São os quatro semifinalistas. Quatro equipes sem título. A Libertadores terá um campeão inédito.
Estamos fora. E isso não é demonstração de crise técnica. Ela, a crise, já está aí há tempos. Independe do que fizermos na Libertadores. Vamos ver alguns itens
1) Que tipo de jogadores temos no Brasileiro? Quem foi para a Europa e está de volta. Quem ainda não foi para a Europa. Quem nunca irá para a Europa.
2) Temos falta de alguns jogadores específicos. Meias, por exemplo. Conca e Dalessandro são argentinos que Sabella não considera para a seleção. E eles brilham por aqui, como Montillo um dia também brilhou. O que as categorias de base estão formando?
3) Os laterais brasileiros pouco marcam. São ótimos no apoio, atacam como pontas, mas, infelizmente, defendem como meias. Não existe mais aquela figura antiga, do baixinho aguerrido, um verdadeiro carrapato. Eu me lembro de Fábio Santos. Mais exemplos?
4) Falta consciência tática aos jogadores. Saber jogar é fácil, entender o jogo é difícil.
5) Uma dúvida cruel: os jogadores brasileiros não entendem o que foi pedido ou nada é pedido? Os jogadores não entendem a tática ou não existe tática vinda do banco? Todas as anteriores, eu acho.
6) Um exemplo de jogador arrogante, que não entende o que é pedido. Talvez nem ouça as determinações do treinador. Lúcio. No São Paulo, recusava-se a ficar atrás, marcando. Queria brilhar na frente. Agora, no Palmeiras, disse que não conhece Arce e nem Gareca.
7) Essa Libertadores mostrou que os times estrangeiros, mesmo os ruins, sabiam o que fazer em campo. São equipes bem treinadas, que não chegam ao Brasil para se defender. Marcam à frente, dificultam o jogo e, quando estão sendo pressionadas, têm saída de jogo.

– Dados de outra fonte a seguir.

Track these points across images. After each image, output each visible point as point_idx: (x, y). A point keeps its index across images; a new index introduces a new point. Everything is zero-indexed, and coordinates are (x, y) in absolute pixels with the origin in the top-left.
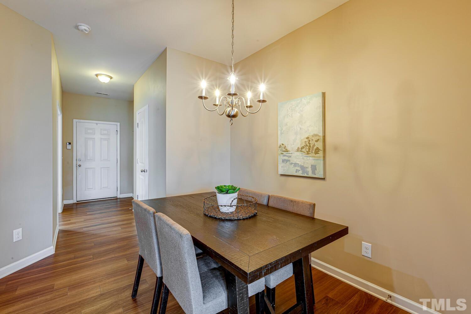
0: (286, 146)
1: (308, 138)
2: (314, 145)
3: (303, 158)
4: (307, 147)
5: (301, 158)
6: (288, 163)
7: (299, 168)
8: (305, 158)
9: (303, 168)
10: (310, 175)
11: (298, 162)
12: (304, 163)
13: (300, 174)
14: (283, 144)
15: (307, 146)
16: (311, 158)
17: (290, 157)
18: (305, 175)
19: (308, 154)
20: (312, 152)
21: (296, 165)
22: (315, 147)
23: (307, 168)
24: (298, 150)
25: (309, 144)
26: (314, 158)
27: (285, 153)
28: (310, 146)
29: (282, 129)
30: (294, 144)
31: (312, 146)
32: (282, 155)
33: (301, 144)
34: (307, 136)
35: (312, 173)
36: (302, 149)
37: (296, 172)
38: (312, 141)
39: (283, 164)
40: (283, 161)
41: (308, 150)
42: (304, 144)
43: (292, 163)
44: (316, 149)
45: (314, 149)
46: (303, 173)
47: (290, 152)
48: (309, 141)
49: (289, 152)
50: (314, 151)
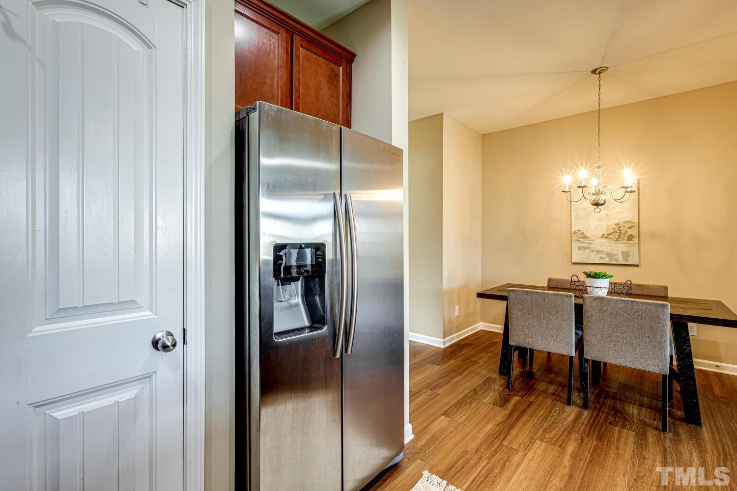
0: (585, 232)
1: (617, 224)
2: (627, 232)
3: (610, 245)
4: (617, 234)
5: (608, 245)
6: (587, 250)
7: (604, 256)
8: (613, 245)
9: (609, 255)
10: (621, 261)
11: (603, 249)
12: (612, 250)
13: (606, 261)
14: (579, 230)
15: (617, 232)
16: (621, 245)
17: (591, 244)
18: (614, 262)
19: (617, 240)
20: (624, 239)
21: (598, 252)
22: (628, 234)
23: (616, 255)
24: (603, 236)
25: (620, 230)
26: (626, 245)
27: (582, 240)
28: (620, 233)
29: (578, 214)
30: (596, 230)
31: (623, 232)
32: (577, 242)
33: (607, 231)
34: (616, 222)
35: (624, 260)
36: (608, 235)
37: (600, 259)
38: (623, 227)
39: (579, 252)
40: (580, 248)
41: (617, 237)
42: (611, 231)
43: (594, 251)
44: (629, 236)
45: (627, 236)
46: (610, 260)
47: (591, 239)
48: (620, 227)
49: (588, 239)
50: (626, 238)
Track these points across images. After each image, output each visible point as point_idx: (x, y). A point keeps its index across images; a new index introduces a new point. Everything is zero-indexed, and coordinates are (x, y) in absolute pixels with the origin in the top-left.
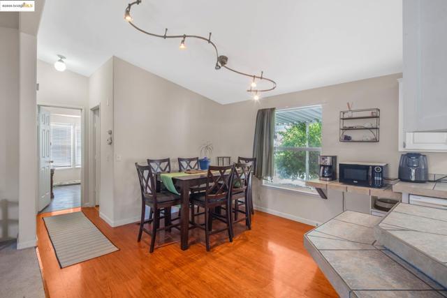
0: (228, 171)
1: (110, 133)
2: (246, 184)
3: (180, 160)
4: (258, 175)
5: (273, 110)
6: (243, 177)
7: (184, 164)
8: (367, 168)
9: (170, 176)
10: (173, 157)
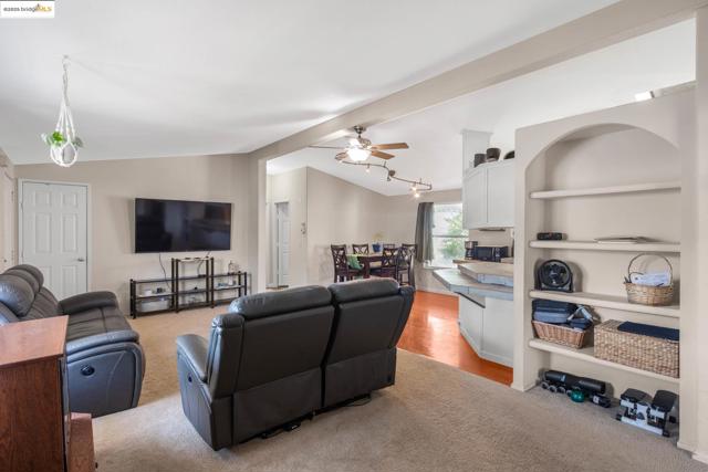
0: (395, 253)
1: (304, 224)
2: (409, 263)
3: (354, 246)
4: (419, 259)
5: (431, 204)
6: (406, 258)
7: (357, 249)
8: (491, 248)
9: (356, 255)
10: (349, 243)
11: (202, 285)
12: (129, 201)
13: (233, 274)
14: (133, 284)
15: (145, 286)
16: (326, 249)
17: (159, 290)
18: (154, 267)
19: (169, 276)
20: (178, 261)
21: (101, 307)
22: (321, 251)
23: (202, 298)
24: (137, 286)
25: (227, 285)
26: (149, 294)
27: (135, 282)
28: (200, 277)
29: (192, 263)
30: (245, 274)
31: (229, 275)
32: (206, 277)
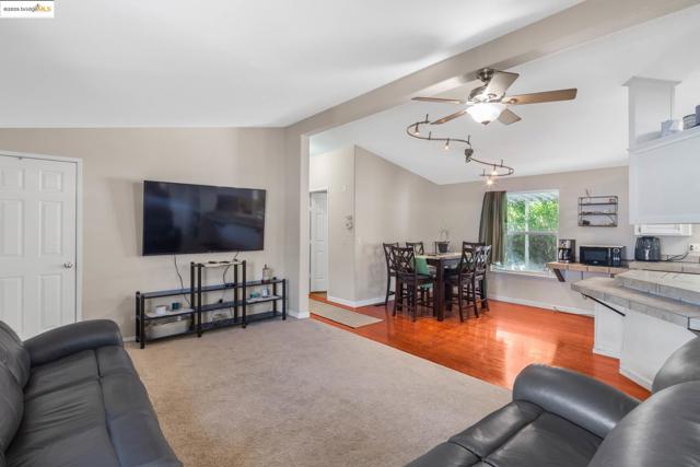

8) O Flamengo perdeu a classificação em casa. O Botafogo também. Idem para o Furacão. O Cruzeiro, que saiu com o San Lorenzo, já havia sofrido com o Defensor e com o Cerro. Não é coincidência.
9) O Galo foi um campeão incontestável no ano passado. Mas, se não fosse Vitor, não estaria na semifinal. Então, a crise já existe há tempos.
10) O Brasil tem muitas chances de vencer a Copa. O que também não será prova de fim de crise. É só ver que Luis Gustavo, Hulk e David Luiz nunca jogaram no Brasil. Daniel Alves, Marcelo e Oscar jogaram pouco. Nossos melhores estão aprendendo a jogar fora do Brasil. Talvez por isso sejam os melhores.
11) Solução? Melhorar a formação desde a base. Criar meias. Criar laterais. Criar jogadores que entendam as dificuldades táticas de um jogo e a melhor maneira de enfrenta-las.
12) E o principal: criar treinadores. O Brasil precisa de técnicos melhores do que os atuais. Gente que tenha idéias futebolísticas e que não sejam adeptas do empirismo: mexe aqui, troca ali, pronto, encaixou. Encaixou, vai em frente. Isso é muito pobre para vir de mentes tão bem pagas.
O futebol brasileiro tem muito dinheiro, considerando-se a América do Sul. Pode ganhar as próximas cinco Libertadores e nem assim haverá uma prova de que a crise técnica acabou. Ela é grave e precisa ser enfrentada sem preconceitos. Achar que a Libertadores é fácil e que é uma obrigação vencê-la é apenas uma faceta a mais de nossa empáfia e arrogância.